What links these deaths, beyond their human tragedy, is a traffic “safety” ideology that blames victims instead of perpetrators, fetishizes silver bullets like seat belts and bike helmets at the expense of promoting a genuine safety culture, and misdirects enforcement toward trivia and away from the actual sources of danger. Consider:

    • Robust statistical analysis established over a decade ago (PDF, pp. 33-34) that private dump trucks had the highest NYC pedestrian-kill rate per mile driven — a distinction they almost certainly hold today. Yet no city or state initiatives have ever targeted dump truck driver licensing, enforcement or prosecution.
    • Turning-into-crosswalk kills more pedestrians than any other driver maneuver, the same analysis found. Yet failure to wear seat belts — a behavior that, unlike dangerous driving, puts no other persons at risk — is accorded far more enforcement and “education” than the legal necessity to yield to pedestrian in crosswalks.
    • Bike lanes make streets and roads safer for all users, including pedestrians and motorists. Yet a proposal for a protected First Avenue bike lane, which might have induced the driver who killed Laurence Renard to take his turn more slowly, was withdrawn last June, a possible victim of the drumbeat of criticism that has enveloped DOT’s program to expand the city’s bicycle network.

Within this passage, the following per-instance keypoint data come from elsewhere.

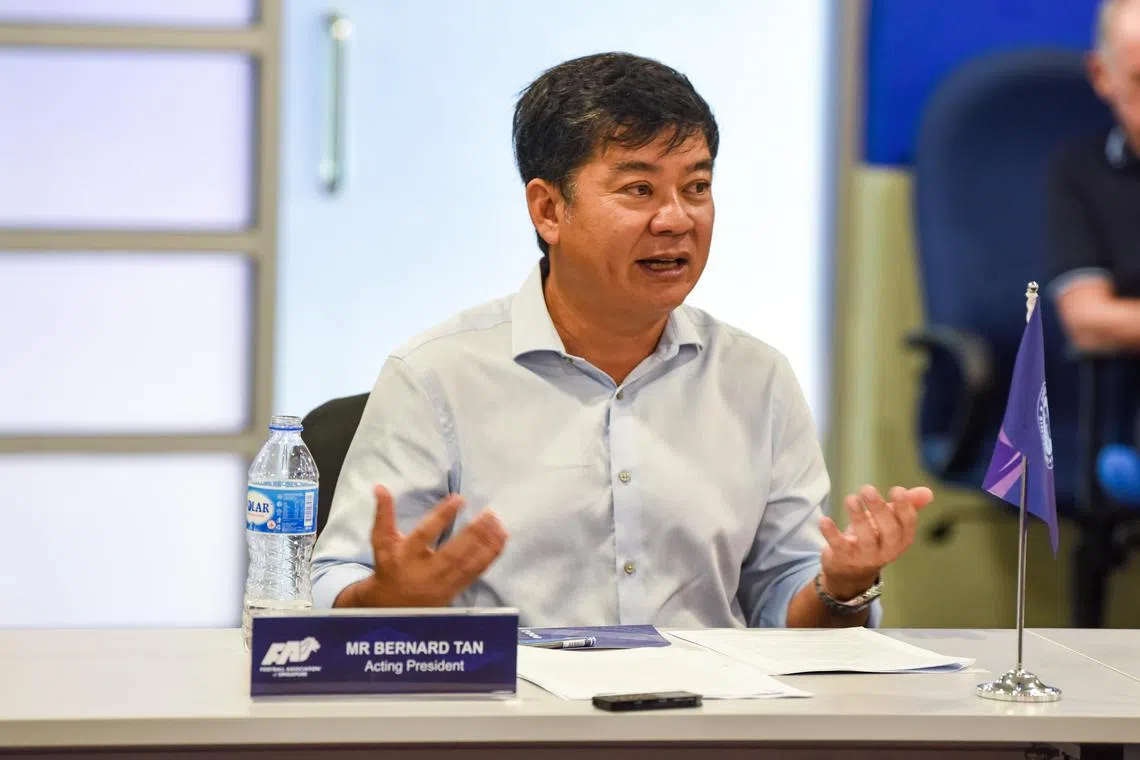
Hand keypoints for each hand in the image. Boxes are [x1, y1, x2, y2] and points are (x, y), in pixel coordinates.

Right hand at [339, 485, 507, 607]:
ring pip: (468, 565)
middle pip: (453, 553)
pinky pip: (475, 574)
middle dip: (474, 534)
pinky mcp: (454, 592)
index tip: (459, 499)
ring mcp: (442, 585)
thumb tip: (380, 487)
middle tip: (489, 513)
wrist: (390, 607)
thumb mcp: (382, 542)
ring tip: (500, 525)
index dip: (442, 516)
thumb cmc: (389, 567)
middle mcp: (425, 572)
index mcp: (406, 556)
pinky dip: (490, 557)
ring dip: (487, 545)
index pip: (425, 534)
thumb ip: (383, 514)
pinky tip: (501, 540)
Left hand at [818, 484, 933, 599]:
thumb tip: (928, 492)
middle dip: (880, 510)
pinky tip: (824, 519)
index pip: (907, 524)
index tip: (897, 490)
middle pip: (888, 531)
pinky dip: (831, 533)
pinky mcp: (843, 558)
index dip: (904, 507)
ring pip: (865, 539)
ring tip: (850, 499)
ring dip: (858, 517)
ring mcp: (865, 557)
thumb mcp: (889, 521)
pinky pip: (839, 546)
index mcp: (901, 539)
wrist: (849, 571)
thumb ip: (907, 505)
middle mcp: (886, 550)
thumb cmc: (874, 538)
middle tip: (868, 489)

Just as gun sales reportedly rose after the Tucson shooting rampage, look for politicians like Brooklyn Senator Carl Kruger to react to the deaths of King and Renard by redoubling efforts to rein in pedestrians; and for know-nothings like gossip columnist Cindy Adams to resort to shameless name-calling in the Post’s vendetta against DOT Commissioner Janette Sadik-Khan.

Better, perhaps, to recall the wisdom of Frederick Douglass: "Power concedes nothing without a demand. It never did and it never will." Sadly, these words will offer little consolation to the families and friends of Renard, Hudson and King.